▶ _PROBLEM STATEMENT_
Pick out each line in these entries that contains the string "Business".

▶ _Collection entries_
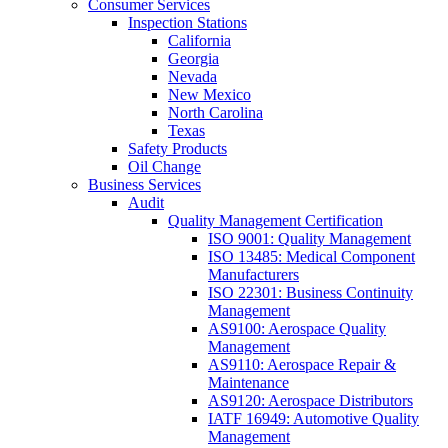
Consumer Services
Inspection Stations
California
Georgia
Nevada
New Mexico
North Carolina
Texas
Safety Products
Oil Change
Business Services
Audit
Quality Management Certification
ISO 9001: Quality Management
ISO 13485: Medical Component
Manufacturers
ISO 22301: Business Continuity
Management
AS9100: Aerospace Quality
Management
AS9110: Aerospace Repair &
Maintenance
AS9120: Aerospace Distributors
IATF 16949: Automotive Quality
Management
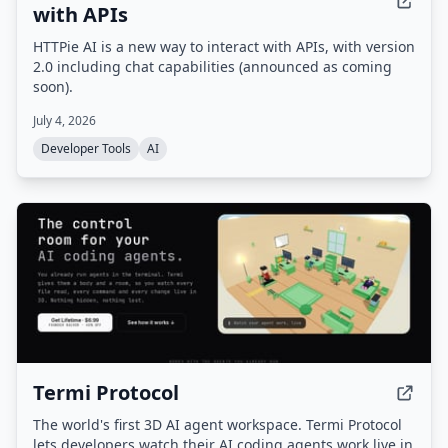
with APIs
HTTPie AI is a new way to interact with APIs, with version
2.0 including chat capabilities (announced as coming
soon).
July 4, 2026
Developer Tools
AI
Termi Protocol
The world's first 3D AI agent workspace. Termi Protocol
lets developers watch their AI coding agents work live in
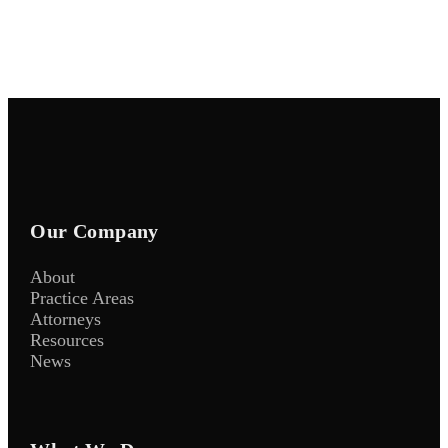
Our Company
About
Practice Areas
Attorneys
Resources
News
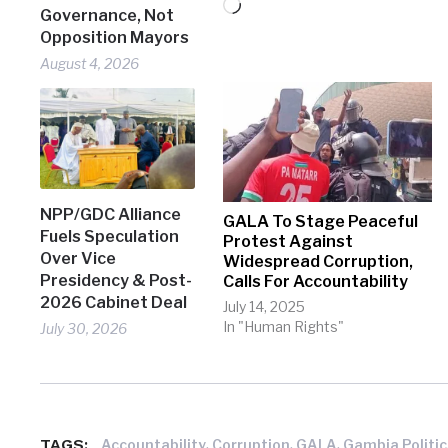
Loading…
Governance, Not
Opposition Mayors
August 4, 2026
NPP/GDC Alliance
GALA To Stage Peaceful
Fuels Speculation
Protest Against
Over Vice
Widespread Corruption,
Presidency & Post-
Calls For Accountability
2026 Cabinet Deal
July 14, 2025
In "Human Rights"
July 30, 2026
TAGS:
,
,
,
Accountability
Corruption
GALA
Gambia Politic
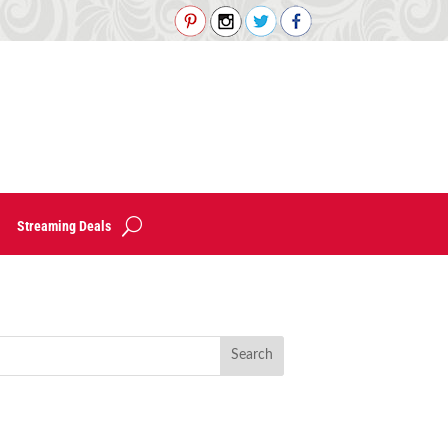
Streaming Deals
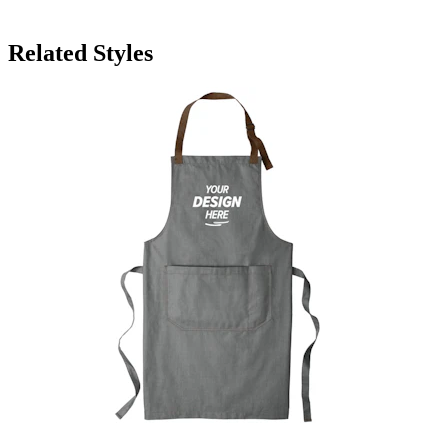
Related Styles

==

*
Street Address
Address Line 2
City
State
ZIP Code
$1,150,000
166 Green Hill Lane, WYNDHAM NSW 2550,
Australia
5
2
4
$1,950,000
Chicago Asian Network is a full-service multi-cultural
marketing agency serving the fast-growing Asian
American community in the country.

---

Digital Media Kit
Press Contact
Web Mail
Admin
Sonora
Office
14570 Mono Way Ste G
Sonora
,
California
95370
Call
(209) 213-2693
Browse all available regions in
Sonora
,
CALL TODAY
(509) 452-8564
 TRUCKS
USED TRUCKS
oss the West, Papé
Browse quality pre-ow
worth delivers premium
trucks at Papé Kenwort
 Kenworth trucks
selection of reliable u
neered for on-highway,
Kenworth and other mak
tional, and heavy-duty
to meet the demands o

▶ _ANSWER BELOW_
Business Services
ISO 22301: Business Continuity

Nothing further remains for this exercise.